Александр Морев - Коллекция: Петербургская проза (ленинградский период). 1970-е
Обзор книги Александр Морев - Коллекция: Петербургская проза (ленинградский период). 1970-е
Коллекция: Петербургская проза (ленинградский период). 1970-е.
Михаил Берг
Воспоминания о будущем
Предисловие
В этой книге собраны произведения с предчувствием уникального будущего. Оно не состоялось, но было потенциально возможно. Как многолетний проект, подтвержденный безусловной определенностью социального выбора нескольких поколений. Как способ дистанцирования от несвободы, важный для культуры. Как эксперимент, поставленный на себе группой разнообразно одаренных, похожих и непохожих друг на друга людей. И при этом радикально отличающихся от большинства в современном им обществе.
Семидесятые годы для ленинградского андеграунда — не менее замечательное десятилетие, чем то, о котором повествовал П. Анненков, живописуя жизнь Герцена, Огарева, Бакунина, Белинского. Среди тех, кто вышел на старт застойно-перламутровых 1970-х, — Леонид Аронзон (ему еще только предстояло застрелиться в горах под Ташкентом), Иосиф Бродский и Кока Кузьминский (они еще не эмигрировали), Виктор Кривулин, Елена Шварц, Сергей Стратановский, Александр Миронов (у этих поэтов еще все было впереди). Прозу того периода сегодня принято олицетворять с Сергеем Довлатовым, востребованным уже в перестройку как знак отказа постсоветского общества от радикальных инноваций и выбора в пользу «нового традиционализма». Однако если говорить о неофициальной культуре, то Довлатов никогда не был героем нонконформистской среды, считавшей себя восприемницей отвергаемых официальной советской культурой обэриутов и акмеистов, Джойса и Беккета, Борхеса и Набокова. И ожидания ленинградской «второй культуры» были связаны с другим и другими.
Ценность, в том числе социальная, литературного акта, жеста, проекта должна быть осмыслена, причем не только на уровне вопроса — почему так написано, но и на не менее принципиальном — почему это прочитано, кем и зачем. Потому что если не интерпретировать литературу как разговор с Богом и способ познания мистического (хотя апелляция к Богу или неведомому — это почти всегда способ дистанцирования от социальной невостребованности), то открывается возможность рассматривать литературное произведение (шире — литературную стратегию) как совокупность механизмов культурного, социального и психологического самоутверждения, которые оказываются важными для тех или иных читательских групп, имеющих вполне определенное положение в социальном пространстве, даже если это положение не всегда легко вычленить и стратифицировать. И найти связь между тем, что называется эстетическим и социальным (или психологическим), особенно важно, если речь идет о литературе прошлого, пусть и недавнего.
───
→ Задание A:
Пожалуйста, определите, согласуются ли с предисловием утверждения (i), (ii) и (iii). Для каждого ответьте «да» или «нет» и приведите точную цитату из предисловия, которая это решает.
(i) Довлатов был героем нонконформистской среды.
(ii) Будущее, которое предчувствуют собранные в книге произведения, не состоялось.
(iii) На старте 1970-х Бродский и Кузьминский еще не эмигрировали.
Записи никак не связаны с предисловием.

→ Данные для анализа:
───
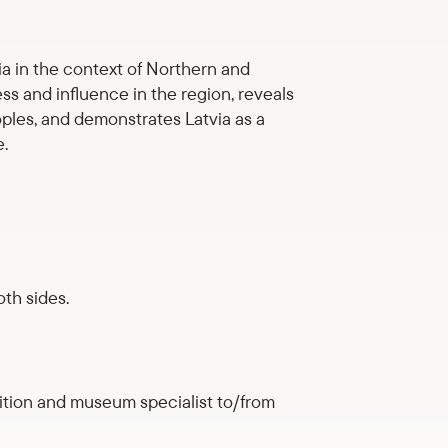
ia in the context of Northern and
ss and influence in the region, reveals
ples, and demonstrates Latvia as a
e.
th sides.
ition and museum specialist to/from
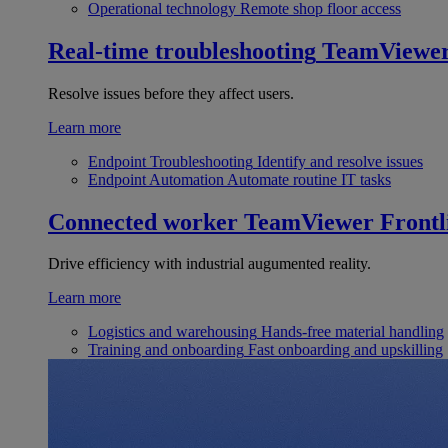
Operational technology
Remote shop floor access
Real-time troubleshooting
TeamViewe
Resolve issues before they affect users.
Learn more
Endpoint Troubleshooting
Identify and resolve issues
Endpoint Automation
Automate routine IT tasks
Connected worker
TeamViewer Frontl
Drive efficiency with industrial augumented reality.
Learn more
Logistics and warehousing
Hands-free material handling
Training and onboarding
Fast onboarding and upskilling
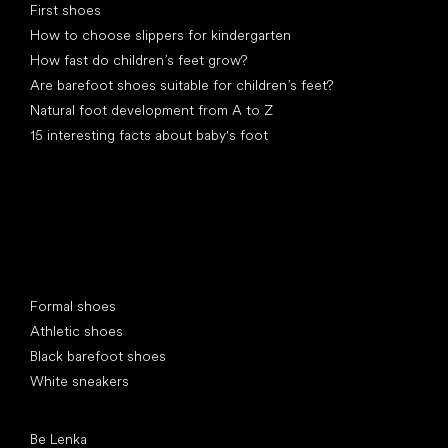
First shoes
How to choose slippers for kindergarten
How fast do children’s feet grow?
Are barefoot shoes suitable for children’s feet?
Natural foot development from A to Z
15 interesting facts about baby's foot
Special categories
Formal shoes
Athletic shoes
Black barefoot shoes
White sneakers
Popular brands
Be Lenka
───
→ Задание B: Отредактируйте записи от строки с «Operational technology» до строки с «Automate routine IT tasks» включительно: замените «issues» на «problems», а все остальное оставьте без изменений. Приведите только эти строки.

→ Решение A:
(i) Нет: «Довлатов никогда не был героем нонконформистской среды».
(ii) Да: «Оно не состоялось, но было потенциально возможно».
(iii) Да: «Иосиф Бродский и Кока Кузьминский (они еще не эмигрировали)».

→ Решение B:
Operational technology
Remote shop floor access
Real-time troubleshooting
TeamViewe
Resolve problems before they affect users.
Learn more
Endpoint Troubleshooting
Identify and resolve problems
Endpoint Automation
Automate routine IT tasks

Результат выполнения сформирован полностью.